Consumer preferences that gravitate towards more nutritional food
(see Natural & Organic Foods Consumption and Health &
Wellness) decrease the appeal of eating at McDonald’s. As these
consumer trends continue to shift towards the mainstream, public
perception of McDonald's becomes increasingly negative. These
changes may climax in lawsuits or media publications like Super
Size Me, which criticizes McDonald’s products for causing obesity,
and Fast Food Nation, which decries McDonald's business
practices. Since McDonald's is the most recognized brand name in
the fast food industry, these negative publicity events have
widespread impact on its brand equity. Furthermore, because
there are many alternatives to fast food (such as cheap dine-in
restaurants, street vendors and convenience stores), the
corporation's sales depend on its ability to maintain its brand name
and attract new customers. The introduction of salads and public
nutrition campaigns are examples of McDonald's efforts to adapt
its business model to changing trends in the market.

[edit] Commodity Costs can Impact Margins


McDonald's earnings are sensitive to prices of commodities such
as beef, corn, cheese and poultry. Since 2005, food prices have
increased substantially, but competition has prevented McDonald's
from passing costs along to customers. Thus, increasing input
prices have come at the expense of margins.
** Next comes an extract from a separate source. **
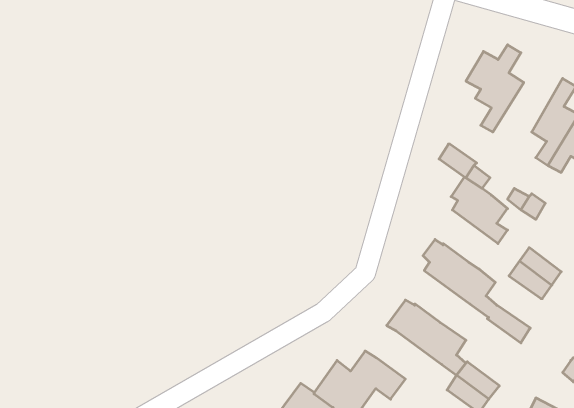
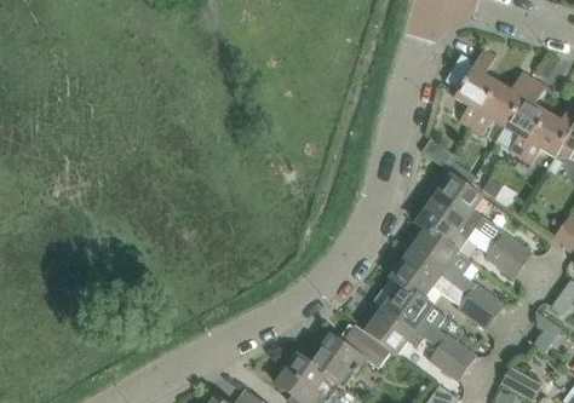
building: none -> [470,71,533,134]
building: none -> [415,197,475,251]
building: none -> [390,252,495,329]
building: none -> [365,306,424,355]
[edit] Sensitive to the Dollar


McDonald's is also sensitive to the relative strength of the dollar.
Although the company is based in the US, McDonald's does 60%
of its business overseas. As foreign currencies strengthen relative
to the dollar, goods sold in foreign markets are suddenly worth
more dollars back in the US, boosting earnings. On the other hand
a strengthening dollar reduces the value of sales from abroad.

[edit] Competition
Although McDonald's is the clear leader of the fast food industry in
terms of revenues generated and restaurants established, it faces
competition from other fast food chains, which are introducing new
products themselves.

Major direct competitors in the (hamburger-based) fast food


industry include:

 Burger King Holdings is the second largest hamburger fast food


chain. Although more of Burger King’s restaurants are
franchised than McDonald’s restaurants, Burger King franchise
revenues trail behind that of its competitor, mainly due to the
McDonald’s size advantage.
 Wendy's is the third largest hamburger fast food chain. It has a
lower operating margin that McDonald’s, so it is likely to be
more negatively impacted during a recession.
 Yum! Brands runs Kentucky Fried Chicken, Taco Bell, Pizza
Hut, Long John Silver’s, and A&W All-American Food
Restaurants. Currently, Yum! brands are dominating the China
market, posing a challenge to McDonald's attempts to enter the
market. While McDonald’s Corporation focuses on its flagship
brand, Yum! splits its resources among a wide variety of
restaurants.

In addition to the above competitors, McDonald’s also competes


with non-hamburger-based fast food restaurants (such as Panera
Bread Company (PNRA), Panda Express and Qdoba), local and
national dine-in restaurants (such as Red Robin’s and Shari’s),
pizza parlors, coffee shops (Starbucks), street vendors,
convenience stores and supermarkets.
[edit] Market Share
The major players in the fast-food market, which generates around
$120B[20] in annual revenues, are: Domino's, Inc.[21], Burger King
Corporation[22], Wendy's International, Inc.[23], Jack in the Box,
Inc.[24], Yum! Brands, Inc.[25], Doctor's Associates, Inc.[26], and
McDonald's Corporation[27]. As can be seen, the fast food industry
is somewhat fragmented. The seven major competitors only
account for 45% of total revenues.
The Fast Food Hamburger Restaurant industry, on the other hand,
is dominated by McDonald's, who possesses approximately 90%
of the market share for this component. The FFHR is a $67 billion
segment. Burger King is second behind McDonalds with a 4%
share of the segment. The QSR segment and FFHR category are
extremely competitive because each FFHR restaurant offers
similar menus and prices.

McDonald's is first in the Fast Food Hamburger Restaurant


category for revenue followed by Burger King and then Wendy's.[28]